I've also been extremely busy w/ work. Progress on this is going to be sporadic, unfortunately.

Good news is, stumbled upon something weird -- if I start jtagd manually in a separate terminal in the foreground, the libraries load? I get enum to output the dummy adapter. It even tries to note the OTMA adapter but then jtagd dies (the card isn't even plugged in at that point so that's not terribly surprising but may be worth looking into, as halting jtagd on error seems potentially liable to break things). Looks like the following:

$> jtagconfig --enum                                                                               
1) Dummy JTAG device [bus-instance]
  029070DD   5SGSMD5H(1|2|3)/5SGSMD5K1/..

2) OTMA FT232H [bus-instance]
  Unable to lock chain - Communications error

As for what's causing this difference in behavior re: starting jtagd standalone before running jtagconfig --enum vs starting it via jtagconfig --enum on its own, I have no idea. Seems worth continued investigation. For now, dummy adapter appears to enumerate, I'll test if the stratix V chip enumerates, see where that gets us. If it works, then that means that, at the very least, the library itself as built is functional, the issue is instead something to do with how jtagd is launched.

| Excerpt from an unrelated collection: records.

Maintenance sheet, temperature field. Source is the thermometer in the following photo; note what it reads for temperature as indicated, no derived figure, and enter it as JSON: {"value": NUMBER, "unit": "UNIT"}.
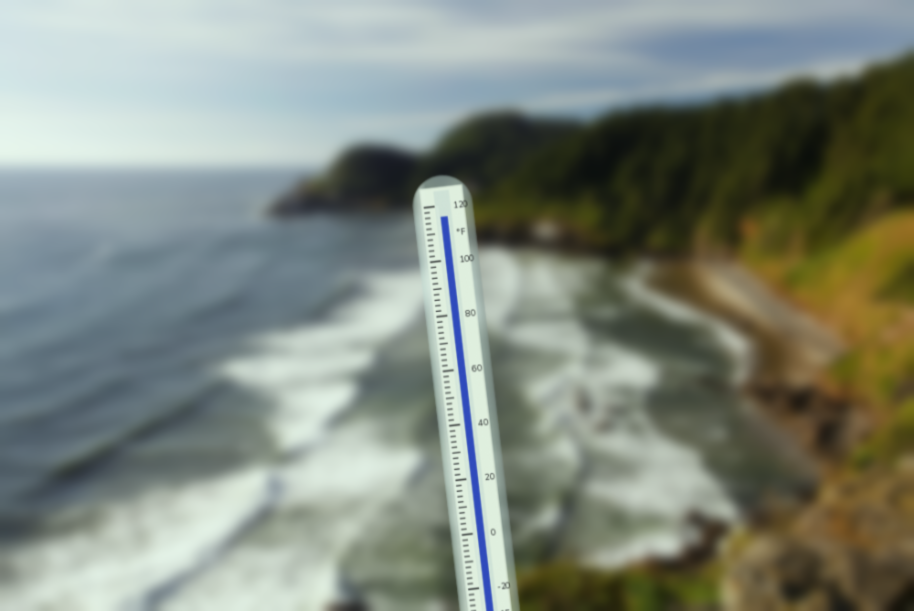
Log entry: {"value": 116, "unit": "°F"}
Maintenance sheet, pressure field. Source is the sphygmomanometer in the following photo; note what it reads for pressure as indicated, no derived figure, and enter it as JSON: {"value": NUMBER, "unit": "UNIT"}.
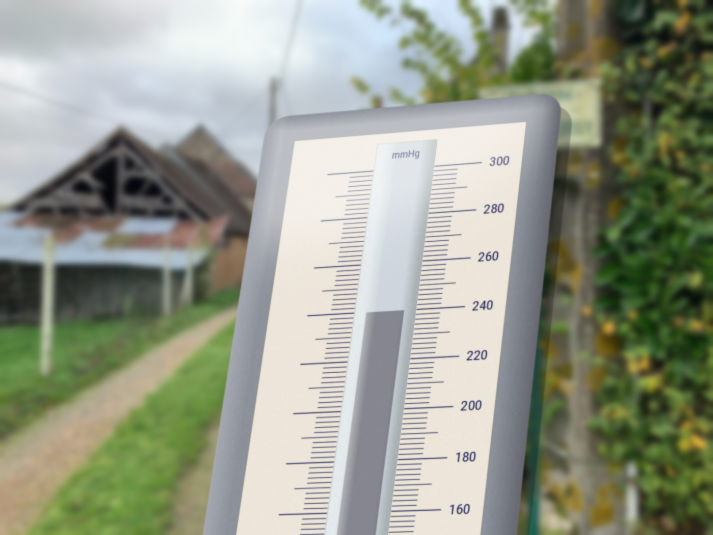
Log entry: {"value": 240, "unit": "mmHg"}
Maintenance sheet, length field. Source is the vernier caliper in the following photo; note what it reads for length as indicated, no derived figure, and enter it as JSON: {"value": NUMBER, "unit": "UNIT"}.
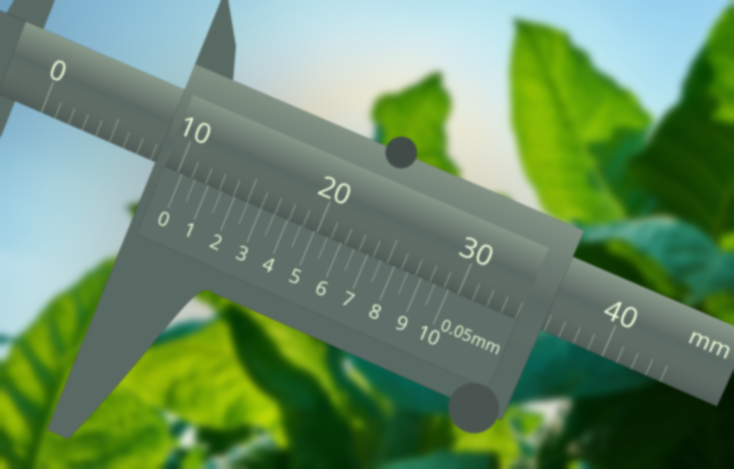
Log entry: {"value": 10.3, "unit": "mm"}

hedgeberg commented 11 months ago

...figured it out, and it's so much dumber than I expected. On a hunch, I went ahead and tried jtagconfig --enum twice, once with jtagd launched prior, and once with letting jtagconfig launch jtagd. Then, after each, I went ahead and cat'ed their /proc/{pid}/environ values and looked for differences.

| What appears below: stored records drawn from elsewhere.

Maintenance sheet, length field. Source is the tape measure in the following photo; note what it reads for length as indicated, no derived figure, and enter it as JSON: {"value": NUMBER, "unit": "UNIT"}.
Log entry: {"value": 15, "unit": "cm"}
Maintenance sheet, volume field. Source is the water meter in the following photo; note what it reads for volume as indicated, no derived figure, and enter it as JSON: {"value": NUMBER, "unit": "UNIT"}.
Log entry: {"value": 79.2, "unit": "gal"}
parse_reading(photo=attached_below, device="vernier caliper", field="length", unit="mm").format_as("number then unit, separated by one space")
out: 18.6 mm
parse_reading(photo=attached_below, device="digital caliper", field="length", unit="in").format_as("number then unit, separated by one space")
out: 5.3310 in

I had been running into issues with Quartus breaking system library dependencies when I ran qenv.sh, so I had been manually prepending /usr/lib to my LD_LIBRARY_PATH environment var afterwards to ensure that system libraries were loaded when possible. When launching jtagd on its own, the environ data I dumped out shows LD_LIBRARY_PATH=/LD_LIBRARY_PATH=/usr/lib:/mnt/remote_tools/Altera/22.1/quartus/linux64/. When letting jtagconfig spin up jtagd on its own, environ data shows LD_LIBRARY_PATH=/mnt/remote_tools/Altera/22.1/quartus/linux64:/usr/lib:/mnt/remote_tools/Altera/22.1/quartus/linux64/. So, something in quartus's stupid environment setup re-prepends the linux64 directory. To validate this was in fact my issue, I went ahead and did:

$> echo $LD_LIBRARY_PATH 
/usr/lib /mnt/remote_tools/Altera/22.1/quartus/linux64/

$> set -x LD_LIBRARY_PATH /mnt/remote_tools/Altera/22.1/quartus/linux64 $LD_LIBRARY_PATH                                                                                                                                   

$> echo $LD_LIBRARY_PATH                                                                                                                                                                                                   
/mnt/remote_tools/Altera/22.1/quartus/linux64 /usr/lib /mnt/remote_tools/Altera/22.1/quartus/linux64/

$> jtagd                                                                                                                                                                                                                   

$> jtagconfig --enum                                                                                                                                                                                                       
No JTAG hardware available

$> killall -9 jtagd

$> set -x LD_LIBRARY_PATH /usr/lib /mnt/remote_tools/Altera/22.1/quartus/linux64

$> jtagd

$> jtagconfig --enum                                                                                                                                                                                                       
1) Dummy JTAG device [bus-instance]
  029070DD   5SGSMD5H(1|2|3)/5SGSMD5K1/..

2) OTMA FT232H [bus-instance]
  Unable to lock chain - Communications error

So, there we go. The source of the error is (somehow, presumably thanks to the wonderful magic of dyld) Quartus' overzealous attempts to place itself at the start of the user's LD_LIBRARY_PATH variable. Now I guess I "just" need to see if there's a way to make it stop doing this. I'll leave this issue open for a bit while I troubleshoot, but if this continues to be an issue I'll solve this by just writing a script to separately launch jtagd, post the script, and close the issue.